◆ Problem to solve
Images stay out; everything else in the records is to be set down exactly.

- - -

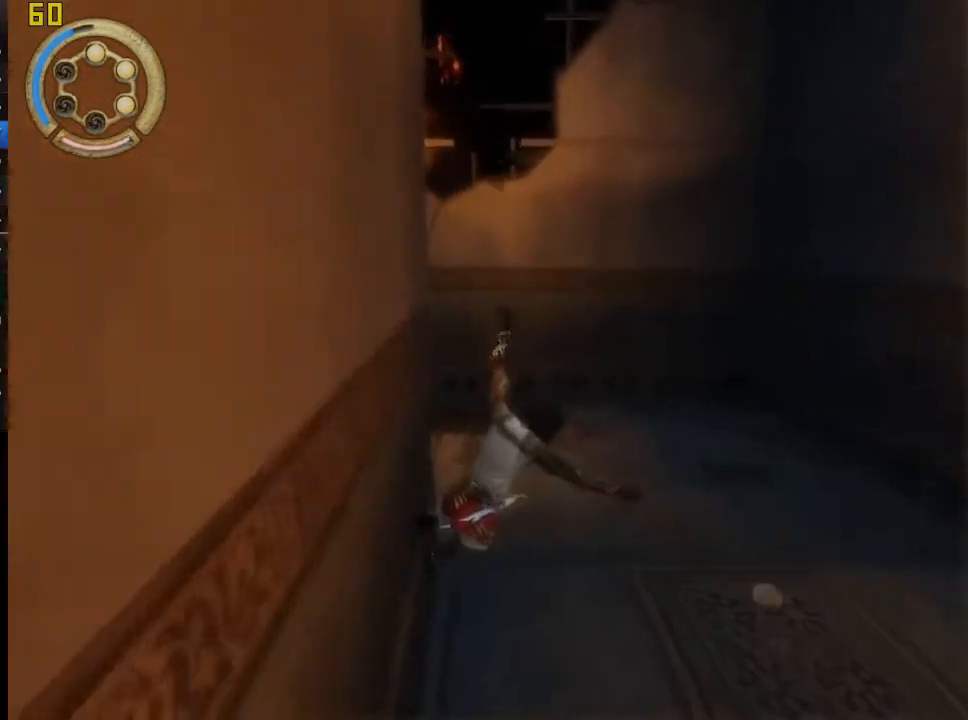
{"dt_ms": 500, "buttons": ["R1"], "left_stick": "left", "right_stick": "center", "events": [[367, "left_stick", "left"], [500, "R1", "down"]]}
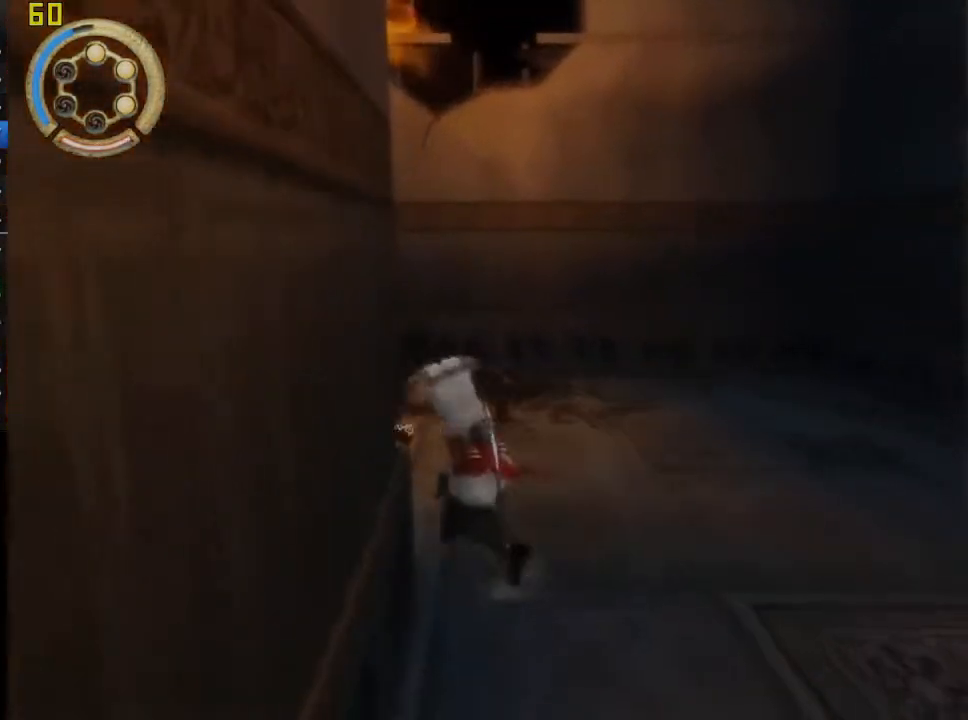
{"dt_ms": 500, "buttons": ["R1"], "left_stick": "center", "right_stick": "center", "events": [[433, "left_stick", "center"]]}
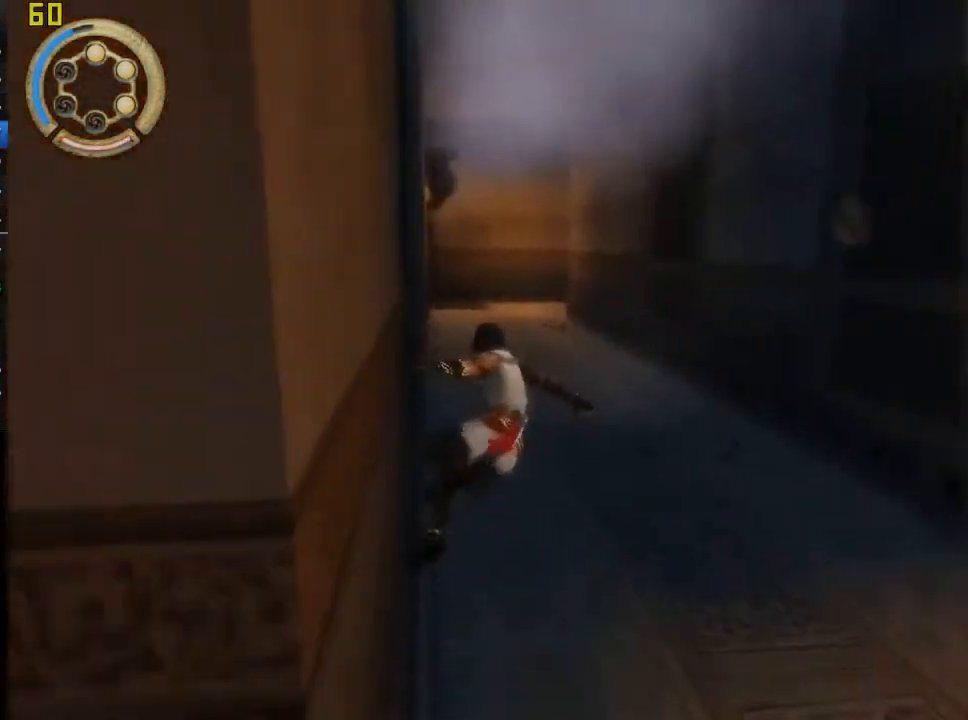
{"dt_ms": 500, "buttons": ["R1"], "left_stick": "up", "right_stick": "center", "events": [[267, "left_stick", "up"]]}
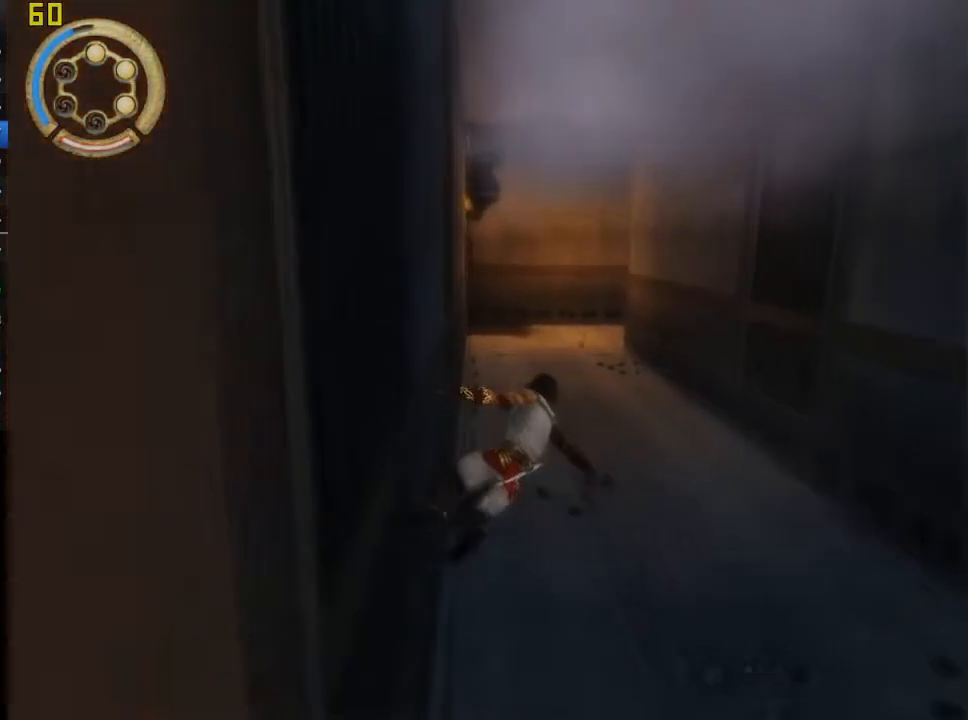
{"dt_ms": 500, "buttons": [], "left_stick": "up", "right_stick": "center", "events": [[450, "R1", "up"]]}
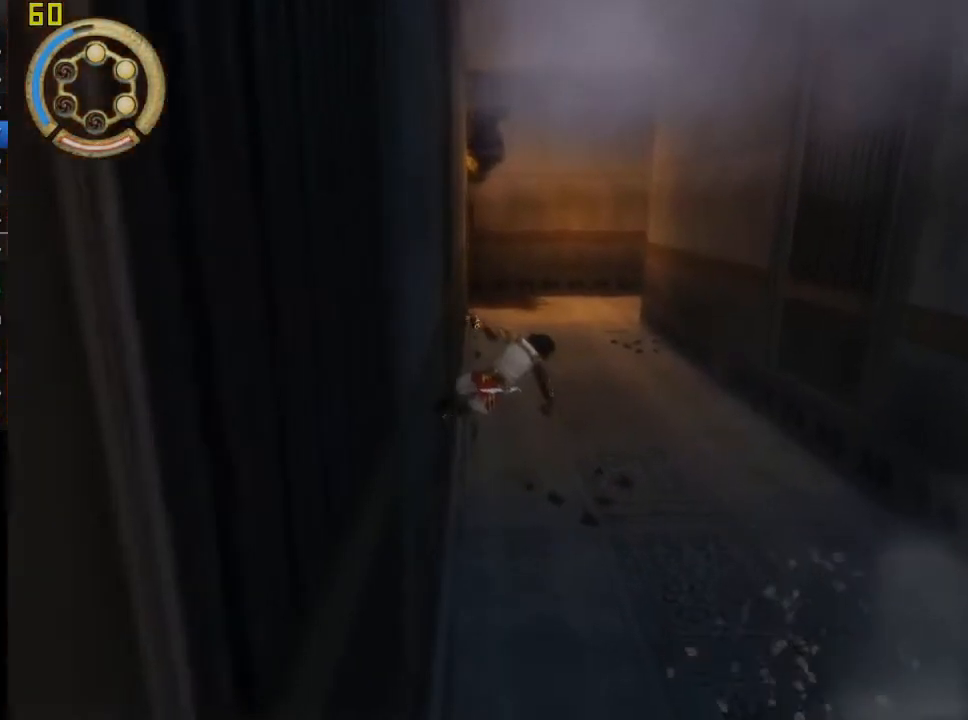
{"dt_ms": 500, "buttons": [], "left_stick": "up", "right_stick": "center", "events": []}
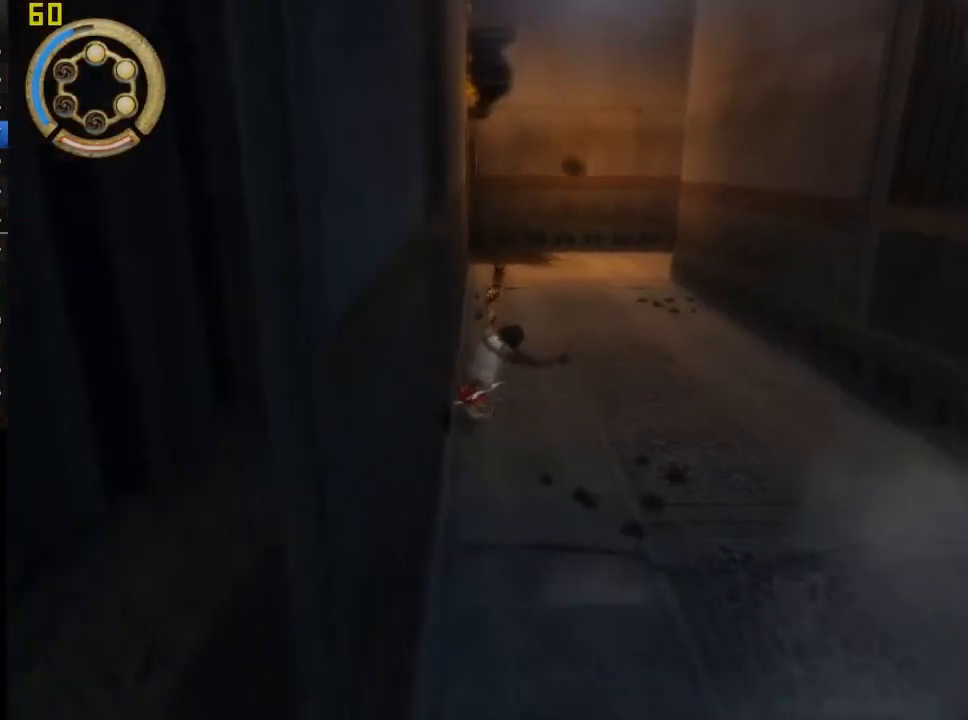
{"dt_ms": 500, "buttons": ["R1"], "left_stick": "up", "right_stick": "center", "events": [[167, "R1", "down"]]}
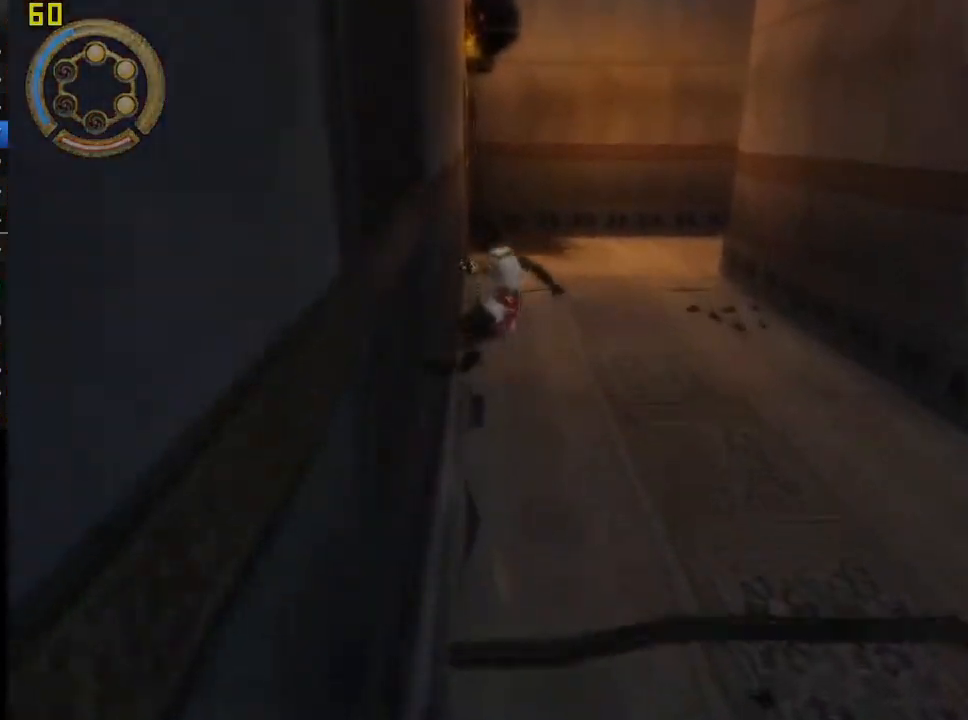
{"dt_ms": 500, "buttons": ["R1"], "left_stick": "up", "right_stick": "center", "events": []}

- - -

◆ Task response
{"dt_ms": 500, "buttons": ["R1"], "left_stick": "left", "right_stick": "center", "events": [[367, "left_stick", "left"], [500, "R1", "down"]]}
{"dt_ms": 500, "buttons": ["R1"], "left_stick": "center", "right_stick": "center", "events": [[433, "left_stick", "center"]]}
{"dt_ms": 500, "buttons": ["R1"], "left_stick": "up", "right_stick": "center", "events": [[267, "left_stick", "up"]]}
{"dt_ms": 500, "buttons": [], "left_stick": "up", "right_stick": "center", "events": [[450, "R1", "up"]]}
{"dt_ms": 500, "buttons": [], "left_stick": "up", "right_stick": "center", "events": []}
{"dt_ms": 500, "buttons": ["R1"], "left_stick": "up", "right_stick": "center", "events": [[167, "R1", "down"]]}
{"dt_ms": 500, "buttons": ["R1"], "left_stick": "up", "right_stick": "center", "events": []}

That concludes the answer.